Required work:
Please return all of the entries below exactly as they are written.
··· Data to examine
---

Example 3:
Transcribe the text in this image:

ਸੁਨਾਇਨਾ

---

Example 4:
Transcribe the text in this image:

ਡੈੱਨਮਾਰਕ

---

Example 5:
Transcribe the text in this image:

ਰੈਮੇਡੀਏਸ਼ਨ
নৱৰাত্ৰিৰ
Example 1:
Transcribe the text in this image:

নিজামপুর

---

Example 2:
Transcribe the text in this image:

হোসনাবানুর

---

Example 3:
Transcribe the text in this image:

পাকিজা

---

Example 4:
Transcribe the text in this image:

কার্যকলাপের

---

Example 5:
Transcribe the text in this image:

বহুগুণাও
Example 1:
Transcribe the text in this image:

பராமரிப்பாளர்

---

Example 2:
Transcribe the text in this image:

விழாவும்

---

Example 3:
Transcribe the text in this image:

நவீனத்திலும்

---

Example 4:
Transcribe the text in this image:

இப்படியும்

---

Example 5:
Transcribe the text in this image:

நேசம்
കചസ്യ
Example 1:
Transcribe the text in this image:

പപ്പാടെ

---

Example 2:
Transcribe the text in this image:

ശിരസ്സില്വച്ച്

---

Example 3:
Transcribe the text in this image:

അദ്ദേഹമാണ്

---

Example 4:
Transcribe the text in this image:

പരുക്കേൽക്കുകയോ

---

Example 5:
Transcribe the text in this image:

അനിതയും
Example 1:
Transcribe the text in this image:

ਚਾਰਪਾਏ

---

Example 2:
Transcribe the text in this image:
······
Response box:
---

Example 3:
Transcribe the text in this image:

ਸੁਨਾਇਨਾ

---

Example 4:
Transcribe the text in this image:

ਡੈੱਨਮਾਰਕ

---

Example 5:
Transcribe the text in this image:

ਰੈਮੇਡੀਏਸ਼ਨ
নৱৰাত্ৰিৰ
Example 1:
Transcribe the text in this image:

নিজামপুর

---

Example 2:
Transcribe the text in this image:

হোসনাবানুর

---

Example 3:
Transcribe the text in this image:

পাকিজা

---

Example 4:
Transcribe the text in this image:

কার্যকলাপের

---

Example 5:
Transcribe the text in this image:

বহুগুণাও
Example 1:
Transcribe the text in this image:

பராமரிப்பாளர்

---

Example 2:
Transcribe the text in this image:

விழாவும்

---

Example 3:
Transcribe the text in this image:

நவீனத்திலும்

---

Example 4:
Transcribe the text in this image:

இப்படியும்

---

Example 5:
Transcribe the text in this image:

நேசம்
കചസ്യ
Example 1:
Transcribe the text in this image:

പപ്പാടെ

---

Example 2:
Transcribe the text in this image:

ശിരസ്സില്വച്ച്

---

Example 3:
Transcribe the text in this image:

അദ്ദേഹമാണ്

---

Example 4:
Transcribe the text in this image:

പരുക്കേൽക്കുകയോ

---

Example 5:
Transcribe the text in this image:

അനിതയും
Example 1:
Transcribe the text in this image:

ਚਾਰਪਾਏ

---

Example 2:
Transcribe the text in this image:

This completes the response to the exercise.